The history of the Vermont state flag must include a reference to the United States flag, adopted on June 14, 1777, and described as follows: "The flag of the United States shall be thirteen stripes, alternate red and white, that the union be thirteen stars, white in a blue field."
After the admission of Vermont to the Union in 1791 and Kentucky in 1792, the design of the U.S. flag was changed by Congress in 1794 to include fifteen stripes and fifteen stars. This design remained the National emblem until 1818, was the flag which inspired Francis Scott Key to write "The Star Spangled Banner," and is usually known as the Fort McHenry flag.
The first distinct Vermont flag was a state militia flag created on October 31, 1803. Tennessee and Ohio had now been admitted into the Union and, apparently anticipating that the U.S. flag would continue to add stripes and stars for each addition, Vermont authorized a flag of seventeen stripes and seventeen stars "with the word 'VERMONT' in capitals above the said stripes and stars." However, in April, 1818, Congress authorized our present United States flag of 13 stripes, with a star for each state.
The second Vermont flag, then, was authorized on October 20, 1837, and contained "thirteen stripes, alternate red and white, and a union of one large star, white in a blue field, with the coat-of-arms of the State of Vermont therein." This remained our state flag until 1923, although it does not appear that this flag was ever used or displayed to any extent, nor even that many people were familiar with its existence. In fact, when the desirability of a change was in question, only a few of these state flags could be found.

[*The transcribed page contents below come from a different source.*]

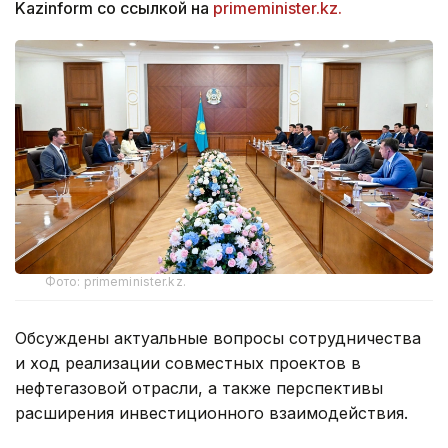
Kazinform со ссылкой на
primeminister.kz.
Фото: primeminister.kz.
Обсуждены актуальные вопросы сотрудничества
и ход реализации совместных проектов в
нефтегазовой отрасли, а также перспективы
расширения инвестиционного взаимодействия.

It was felt that a distinctive Vermont flag should be created, one that as it hung on a pole could not be confused with the United States flag. It was also discovered that the second state flag had never been carried as the state colors in any of the wars in which Vermont participated, but that the flag borne by regiments of the State of Vermont in the Civil War, the Spanish- American War, the Mexican Border service and at the outbreak of World War I, was a flag having the state coat-of-arms on a blue field. A flag of the same design had by custom also been carried as the Governor's flag. Accordingly, No. 3 of the Acts of 1923 approved this design as the official state flag as it is today.